Dini gruplar arası ziyaretler organize edildiği ve yerinden edilmiş toplulukların geri dönüş süreci başlatıldı.

  • Ortak Normalleşme Komitesi gözetiminde MILF üyelerine silah bırakıp sivil hayata geçerken teknik mesleki eğitim, psikososyal destek, travma rehabilitasyonu ve mikro kredi ve girişimcilik hibeleri sağlandı. 2021'de başlatılan proje TURO ile 3000'den fazla eski savaşçıya teknik beceri eğitimi verildi.
     
  • Ortak üretim kooperatifleri ve karma köy projeleri- barış sonrası oluşturulan Barış ve Kalkınma Komitesi Yapısı kapsamında karma köylerde tarımsal üretim kooperatifleri kuruldu. Bu sayede hem geçim sağlandı, hem de topluluklar arasında güven pekiştirildi. Maguindanao'da Hristiyan ve Müslüman kadınların birlikte yönettiği bir "balıkçılık kooperatifi" ulusal ödül kazandı.
     
  • Geri Dönüş ve Yeniden Yerleşim- Yerinden edilen insanların 2019 sonrasında kendi köylerine geri dönüşü sağlandı. Bu çerçevede 200 binden fazla insan eski yerleşim yerlerine döndü. Bu kapsamda geçici barınaklar, okul ve sağlık merkezi inşaatları ve toplumsal travma destek oturumları gerçekleştirildi.

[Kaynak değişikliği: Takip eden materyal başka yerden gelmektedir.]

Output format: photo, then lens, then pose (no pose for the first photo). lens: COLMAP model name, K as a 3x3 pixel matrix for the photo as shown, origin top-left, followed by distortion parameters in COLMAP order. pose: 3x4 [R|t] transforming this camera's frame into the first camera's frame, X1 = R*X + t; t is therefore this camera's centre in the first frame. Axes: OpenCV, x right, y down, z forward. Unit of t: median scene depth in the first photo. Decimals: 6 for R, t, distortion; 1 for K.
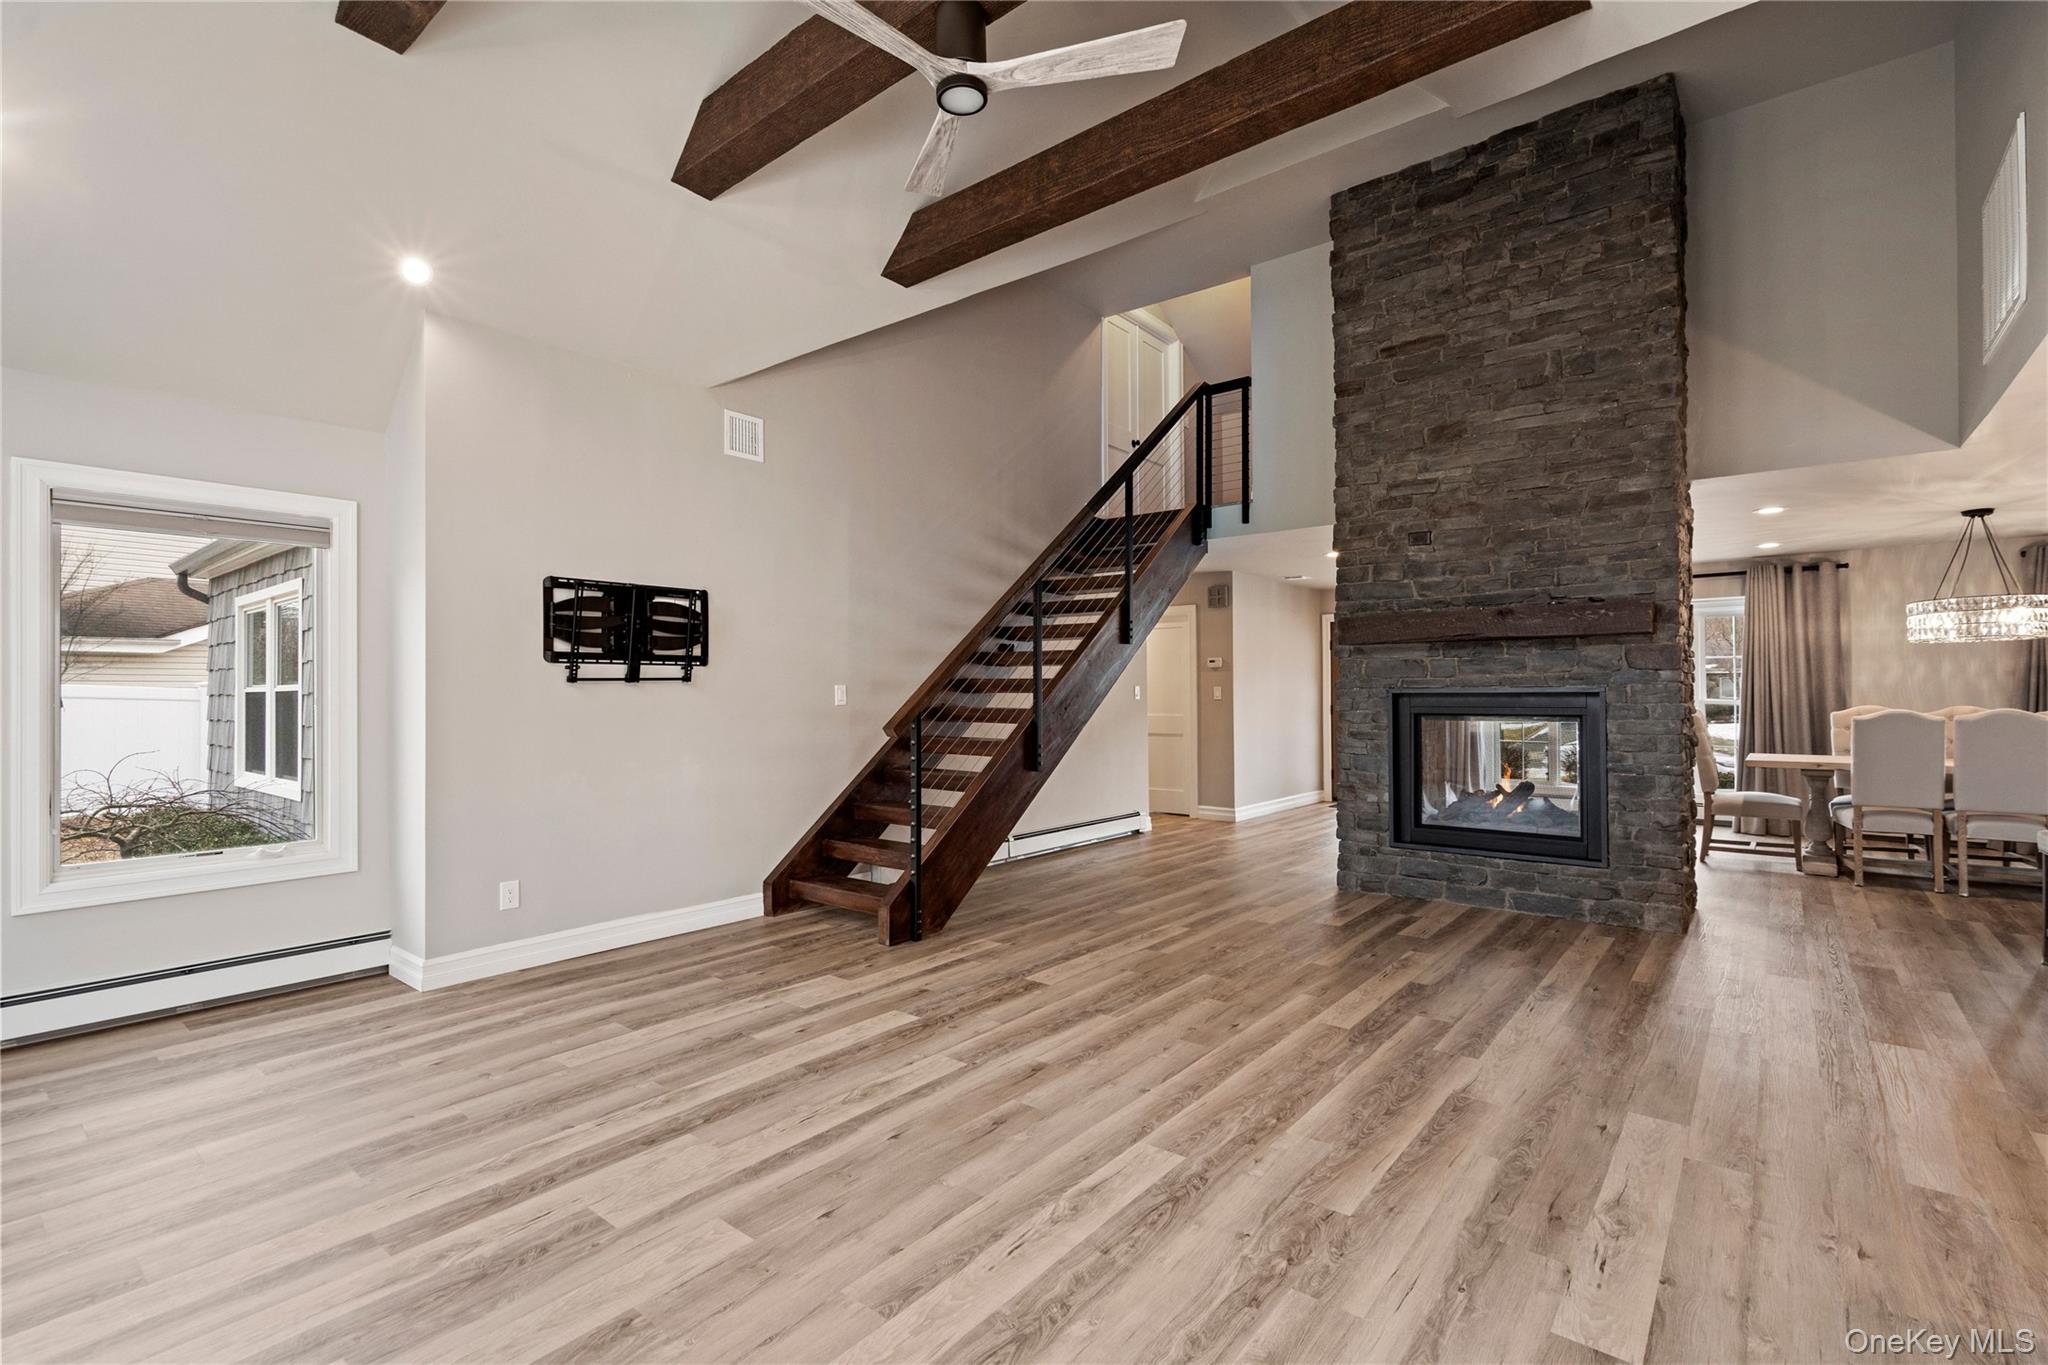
lens RADIAL K [[929.2, 0, 1019.7], [0, 929.2, 689.8], [0, 0, 1]] dist [-0.005793, 0.002212]
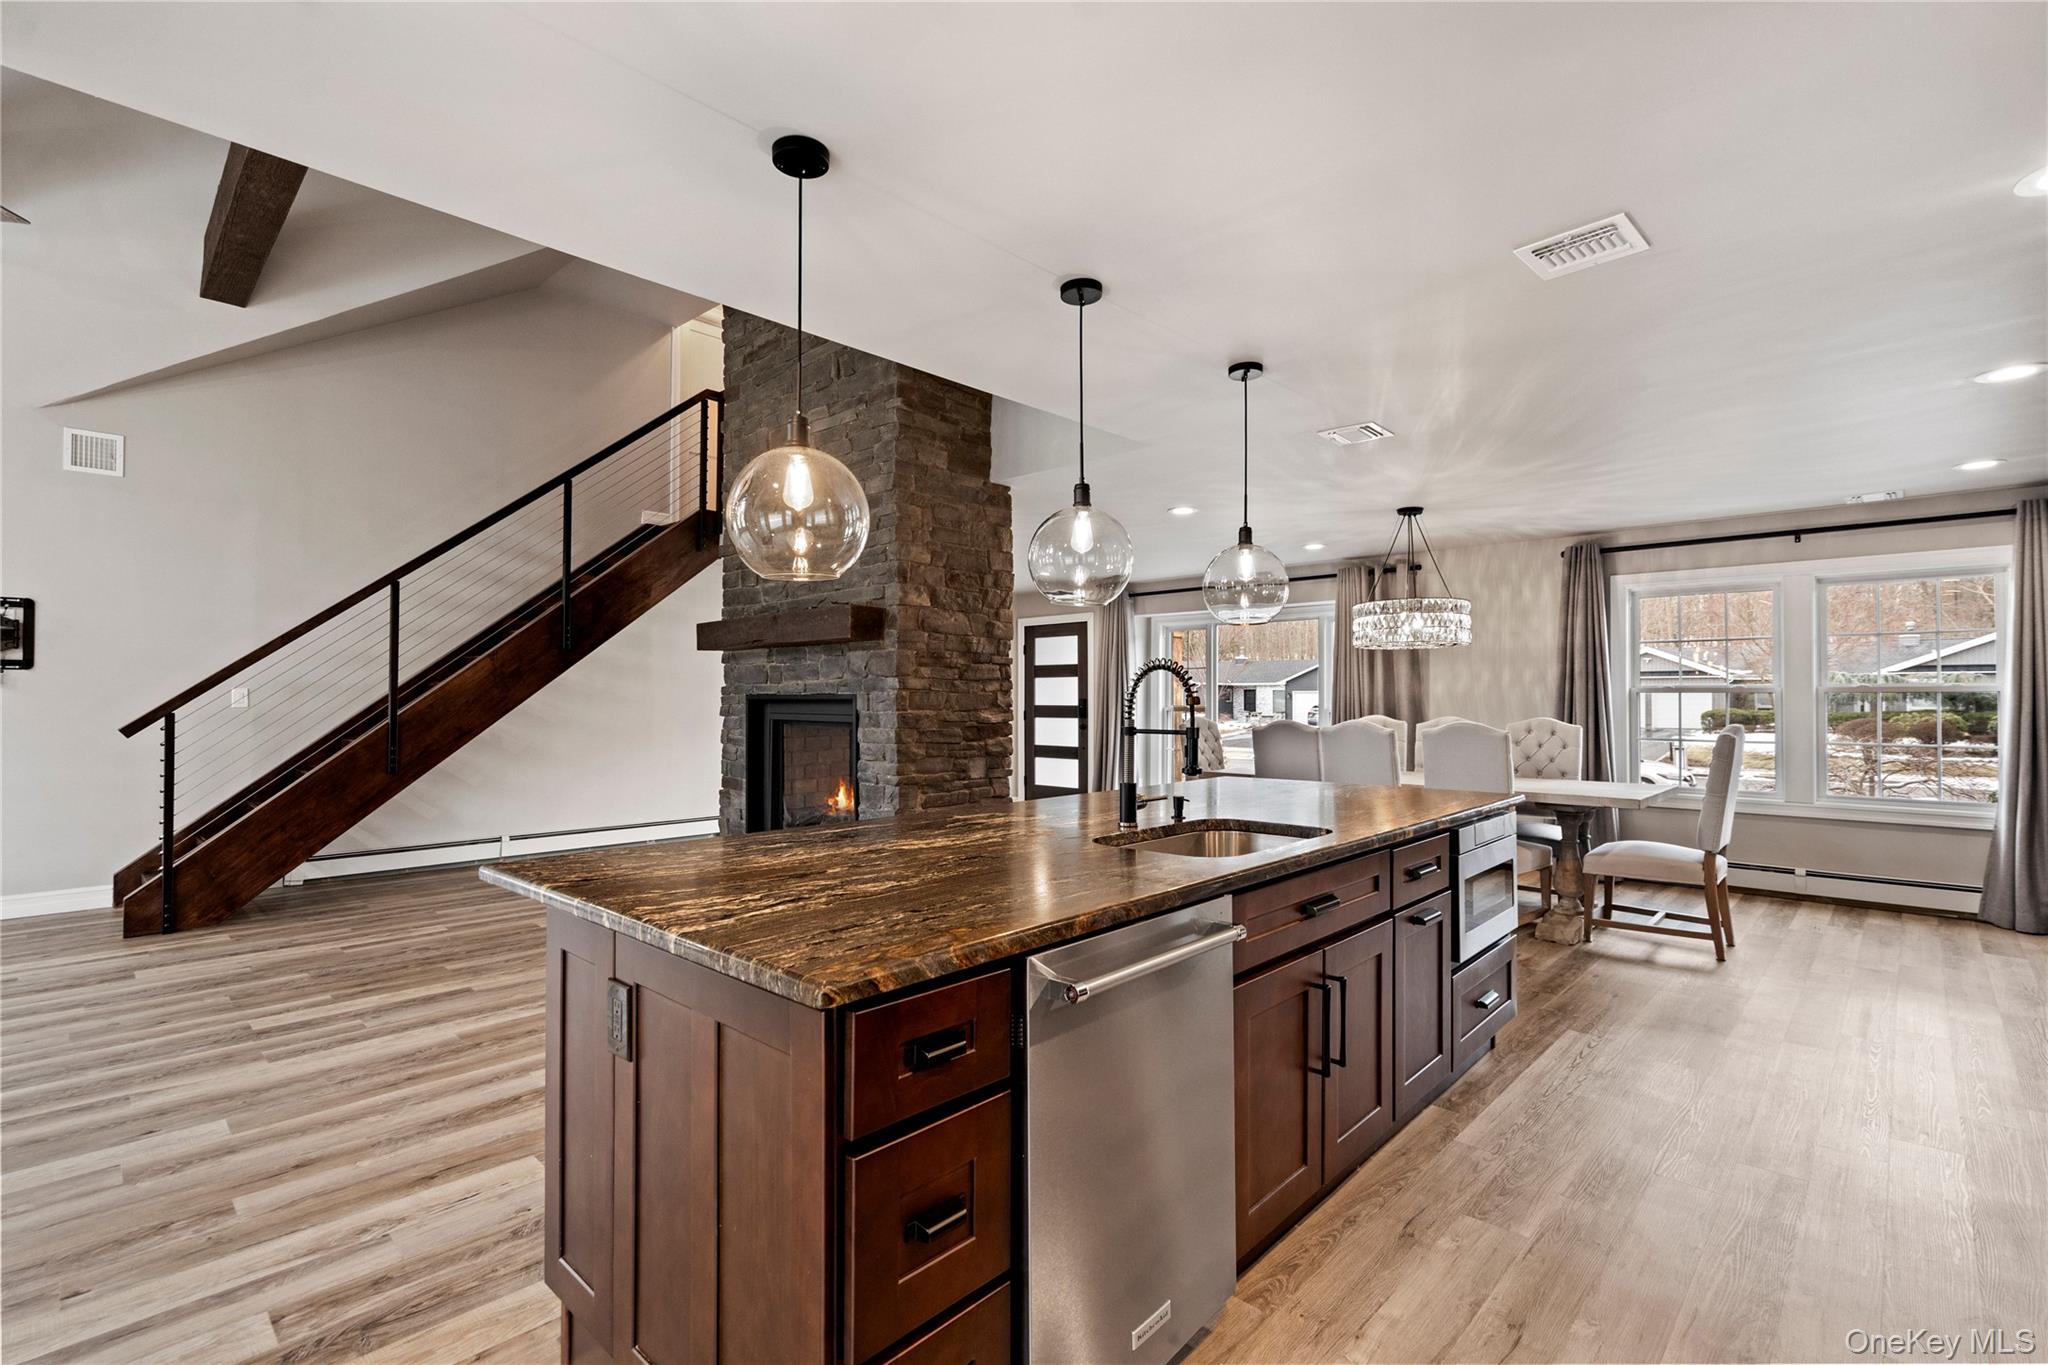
lens RADIAL K [[929.2, 0, 1020.8], [0, 929.2, 687.5], [0, 0, 1]] dist [-0.005793, 0.002212]
pose [[0.996993, 0.005500, -0.077298, 0.873392], [-0.005907, 0.999970, -0.005046, -0.006063], [0.077268, 0.005487, 0.996995, 0.036111]]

Sonuç: Barışın derinleşmesi yerelden geçer

Moro barış süreci yalnızca silahların bırakıldığı bir anlaşma değil, toplumun tüm kesimlerini içeren uzun soluklu bir toplumsal, siyasal ve kültürel dönüşüm süreci oldu.

Eğitimcilerden kadın liderlere, genç gönüllülerden savaş mağdurlarına kadar herkes barışın taşlarını yerine koyan aktörlere dönüştüğü.

Bu yönüyle Filipinliler Moro Barış örneği, barışın sürdürülebilirliğinin anlaşma masasının dışında yerelde ve yerel toplumla kurulduğunu bir kez daha gösterdi.

Yine, Moro barışı liberal barış teorilerine meydan okuyan bir örnek oldu.

Demokratik bir barış kapasitesi gelişmemiş iken bile, güçlü merkezi liderlik ve yerel kimliği tanıyan bir irade sayesinde süreç tamamlandı.

Bu da şunu gösterdi, barış, bazen merkezi otoritenin kararlılığıyla mümkün olur. Silahlı grupları siyasal alana entegre etmek, güvenliğin ötesinde kapsayıcı yönetişim gerektirir. Uluslararası destek, arabuluculukla sınırlı kalmayıp yerel projelere yayılmalıdır.

Filipinler, "illiberal" bir liderlik altında demokratikleşmeye açılan bir kapı araladı. Moro halkı için bu yalnızca bir barış anlaşması değil, asırlık dışlanmışlığın sona ermesi anlamına geliyor.

Dünya ise bu süreçten, barış kapasitesinin sadece sistemin değil, liderliğin ve yerelin kalitesiyle de doğrudan ilişkili olduğunu öğreniyor.

Barış anlaşması Filipinler'in demokratikleşmesinin önünü açtı. Bu çerçevede, Barış anlaşması, Filipinler'in çokkültürlü yapısını tanıyan ilk ciddi anayasal adımdır.  

Katılımcı, müzakereci ve çoğulcu yönetim anlayışının yerleşmesine katkı sundu. Bangsamoro bölgesinde seçimli yerel parlamento, federalizme yakın uygulamaların test edildiği bir alan haline geldi.

Buna rağmen Bangsamoro'daki demokratik kurumlar, yerel düzeyde "laboratuvar demokrasi" işlevi gördü.

Moro barış süreci yalnızca bir siyasal uzlaşma değil, aynı zamanda kolektif bir adalet, onarım ve toplumsal iyileşme çabasıdır.

Yerel ve uluslararası STK'lar, dini aktörler ve uluslararası gözlemciler, hem meşruiyet hem de teknik kapasite açısından sürecin omurgasını oluşturmuştur.

Geçiş dönemi adaleti ise sadece geçmişin yükünü değil, geleceğin umutlarını da taşıyan bir yapı olarak inşa edildi.

 

 

*Bu içerik serbest gazeteci veya konuk yazarlar tarafından hazırlanmıştır. Bu içerikte yer alan görüş ve ifadeler yazara aittir ve Independent Türkçe'nin editöryal politikasını yansıtmayabilir.